El relato de Clemente Cruzado, leído en La Pirenaica, menciona un episodio simbólico: una dama de la alta sociedad se habría presentado ante Franco para rogarle por la vida de Gaspar. La respuesta del dictador, según el periodista, fue contundente: “No puedo hacer nada a favor de ese hombre. La guerra, señora, no entiende de sentimentalismos”.
Y no los hubo. El ensañamiento con Alfonso Gaspar Soler fue brutal. No solo fue fusilado, sino que fue salvajemente apaleado por sus verdugos. Como documentan Pardo y Mateo, su cuerpo fue pateado con saña en las tapias del cementerio de Huesca. Sus restos fueron enterrados en una fosa común, en el cuadro 15. No fue hasta febrero de 1954 cuando sus huesos fueron recuperados e identificados gracias a un cinturón. Entonces fueron trasladados a un nicho, donde aún hoy lo recuerda una lápida discreta, con apenas tres letras: A. G. S.
Tras su asesinato, los hermanos de Alfonso emprendieron el camino del exilio. Vicente Gaspar Soler se refugió en México con su esposa y una niña adoptada, huérfana de padres republicanos asesinados. La Junta de Auxilio a los Republicanos Españoles (JARE) facilitó su salida. Mercedes, otra hermana, también huyó con su familia.
Años más tarde, el recuerdo de Alfonso Gaspar llegó hasta Manuel Azaña, quien, según Cruzado, se conmovió profundamente al conocer el destino de su antiguo compañero de ideales. “La emoción indescriptible” del presidente de la República es quizá una de las pocas formas de justicia póstuma que recibió el médico de Huesca.

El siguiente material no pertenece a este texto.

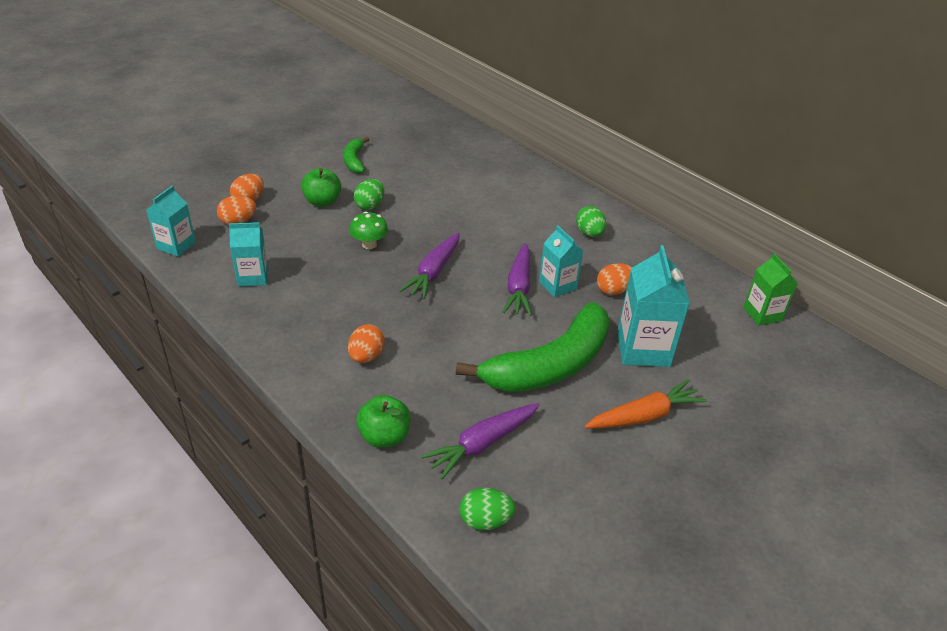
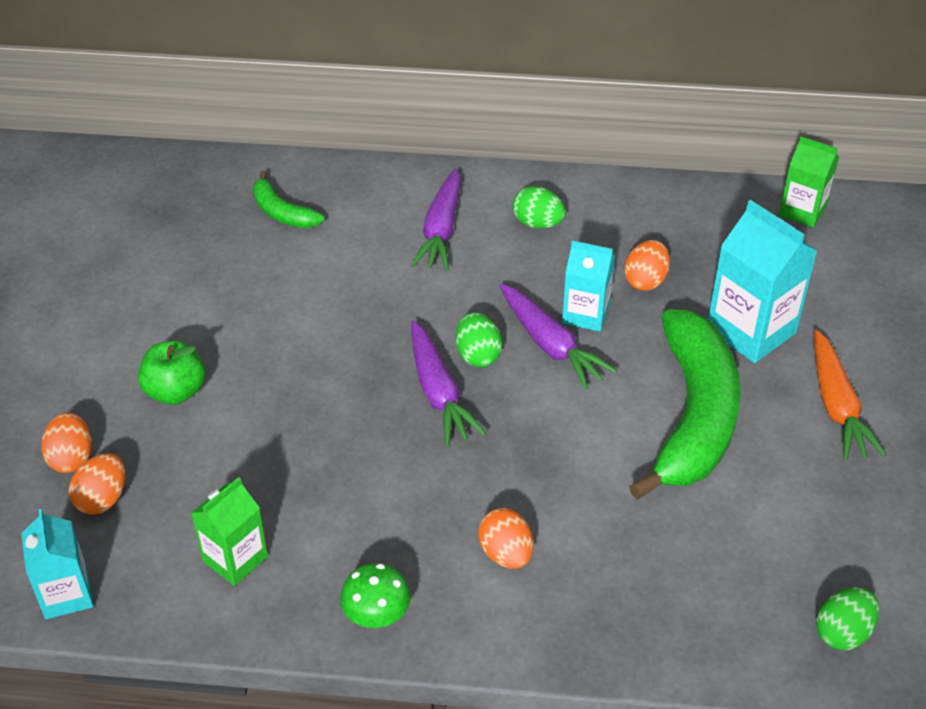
camera: 40 degrees left, 5 degrees up
turquoise carton [229,222,268,287] -> green carton [191,477,268,586]
green banana [344,137,369,173] -> green banana moved to [253,170,324,228]
green mushroom [349,211,388,249] -> green mushroom moved to [340,563,411,628]
green egg [354,179,384,210] -> green egg moved to [456,312,502,367]
green apple [356,395,411,448] -> none
purple carrot [421,403,539,479] -> purple carrot moved to [411,168,461,270]
orange carrot [585,379,707,429] -> orange carrot turned 150 degrees clockwise [814,330,887,460]

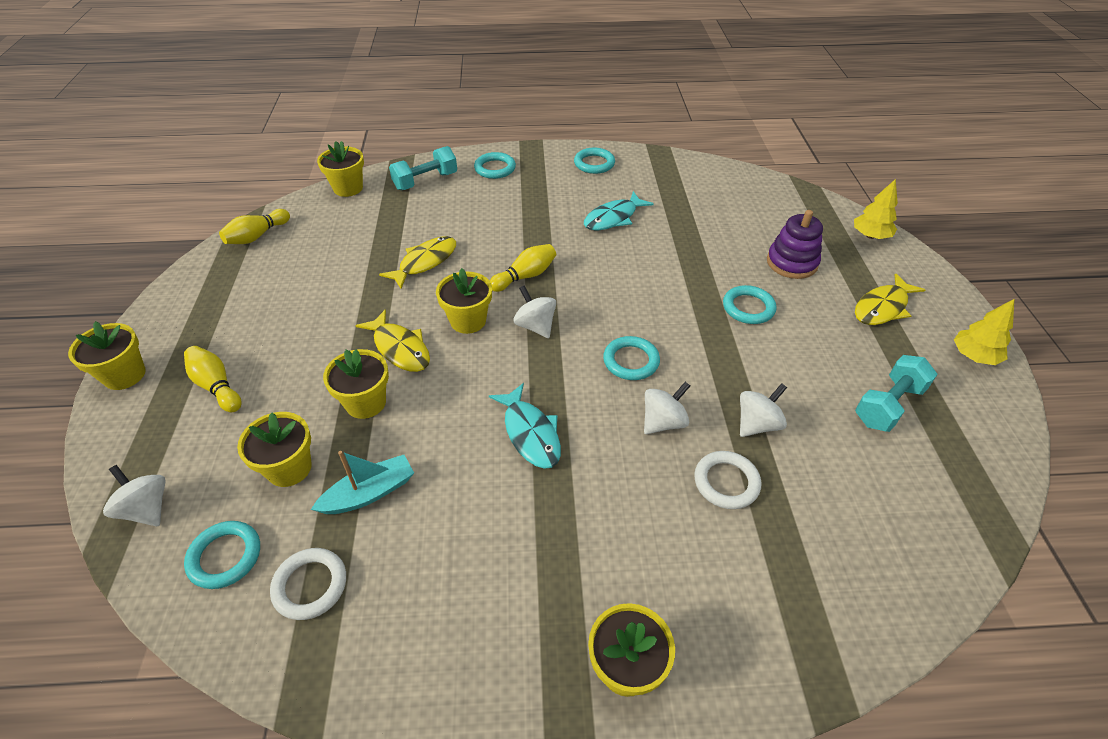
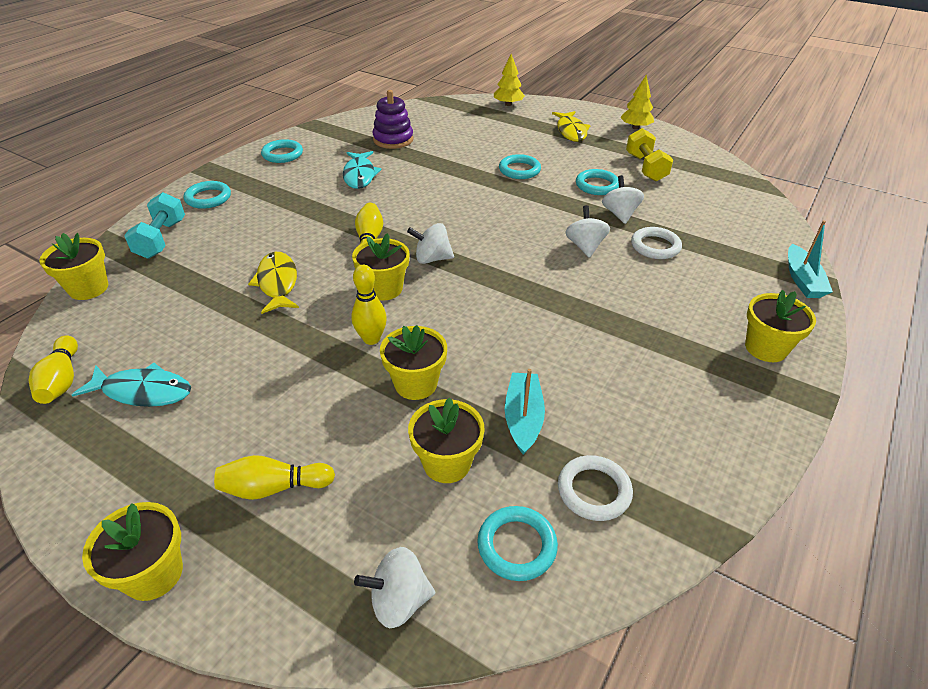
camera: 55 degrees left, 5 degrees down
yellow fish [355,309,430,372] -> yellow bowling pin [352,265,387,345]
turquoise fish [489,383,561,469] -> turquoise fish moved to [72,363,191,407]
turquoise ring [603,336,660,380] -> turquoise ring moved to [576,169,619,195]
purple stacking toy [767,210,823,279] -> purple stacking toy moved to [372,90,413,149]
turquoise dumbbell [855,355,938,432] -> yellow dumbbell [626,128,673,182]
none -> turquoise boat [788,220,833,298]

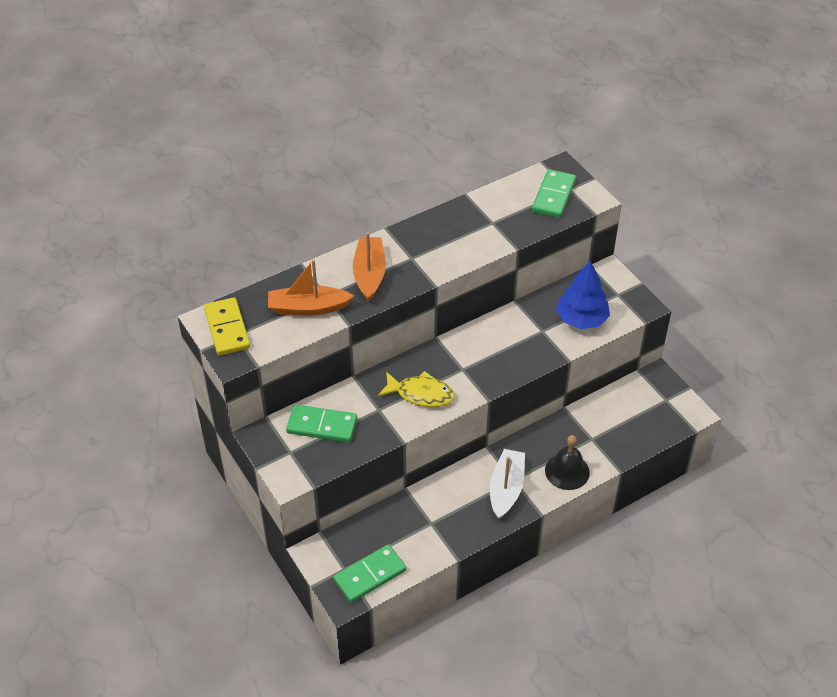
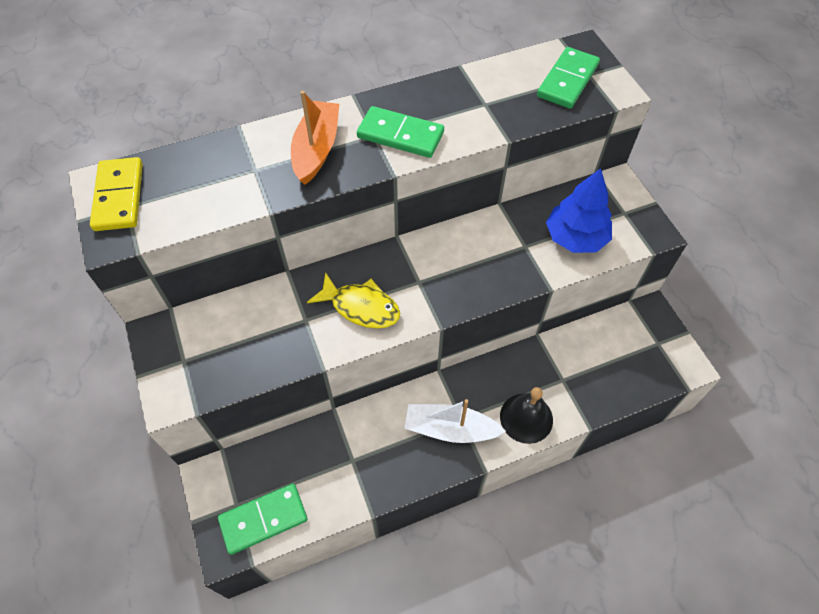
camera: 10 degrees right, 10 degrees up
orange boat [268,259,354,315] -> none
green domino [286,405,357,443] -> green domino moved to [357,106,444,158]
white boat [490,449,525,519] -> white boat turned 105 degrees counterclockwise [404,399,506,443]

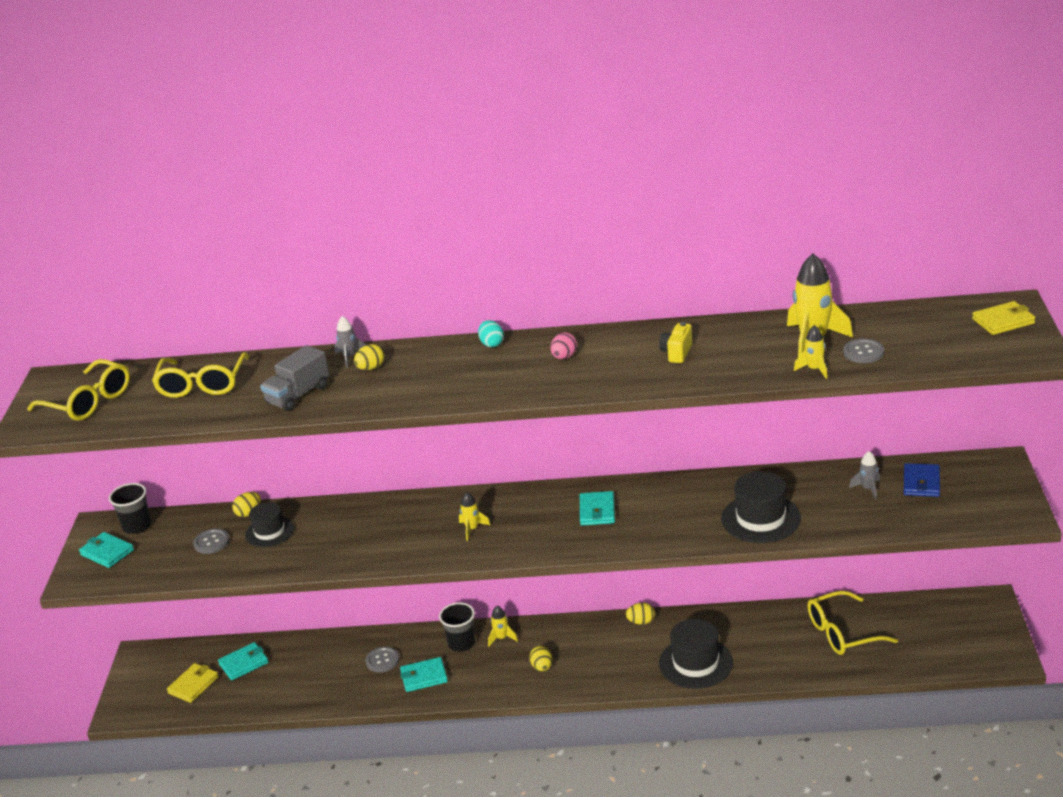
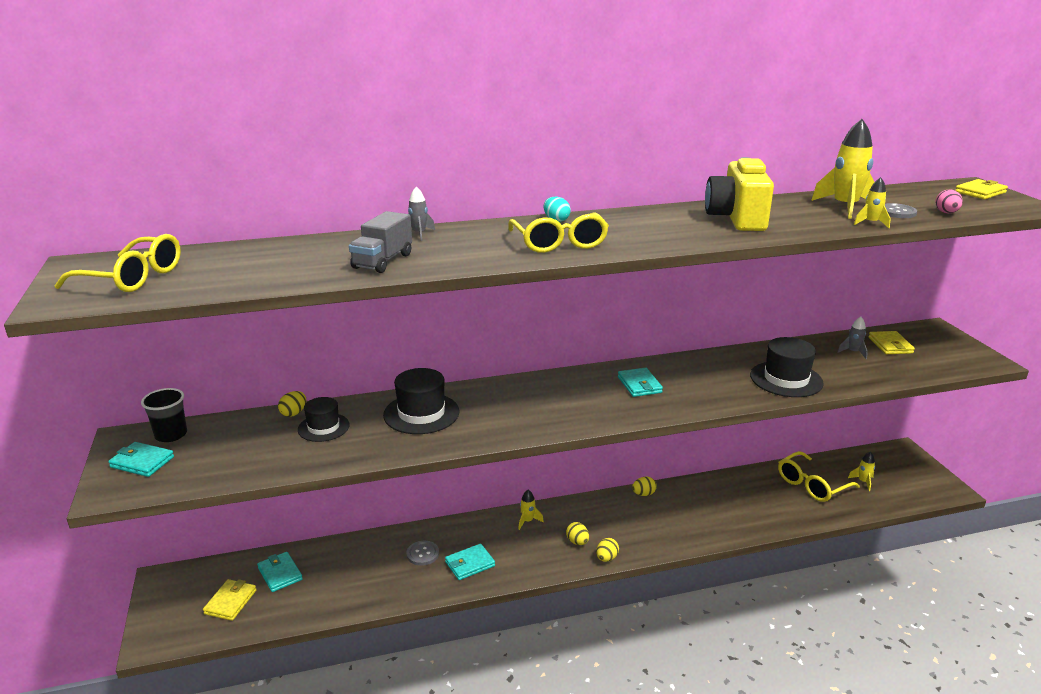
camera: 20 degrees left, 5 degrees down
yellow glasses [152,352,250,398] -> yellow glasses moved to [508,212,609,253]
grey button [193,528,230,554] -> none
turquoise wallet [218,642,268,681] -> turquoise wallet turned 75 degrees counterclockwise [257,552,303,592]
yellow egg [354,344,384,370] -> yellow egg moved to [596,538,619,562]
black cup [439,602,475,652] -> none
yellow rocket [459,492,490,541] -> yellow rocket moved to [848,452,875,491]
pink egg [550,332,577,359] -> pink egg moved to [935,189,963,213]
yellow camera [659,322,692,363] -> yellow camera [705,157,774,231], size x2.15
black hat [659,619,733,689] -> black hat moved to [383,368,460,434]
blue wallet [904,463,940,497] -> yellow wallet [868,331,915,354]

La historia de Alfonso Gaspar fue sepultada por décadas. Solo el exilio la mantuvo viva: a través de artículos como el de Clemente Cruzado, a través de las cartas a La Pirenaica, a través de archivos como el del PCE. Balsebre y Fontova, en su investigación sobre la emisora antifranquista, recuerdan cómo estos testimonios, a veces anónimos, fueron clave para reconstruir la memoria colectiva de la represión.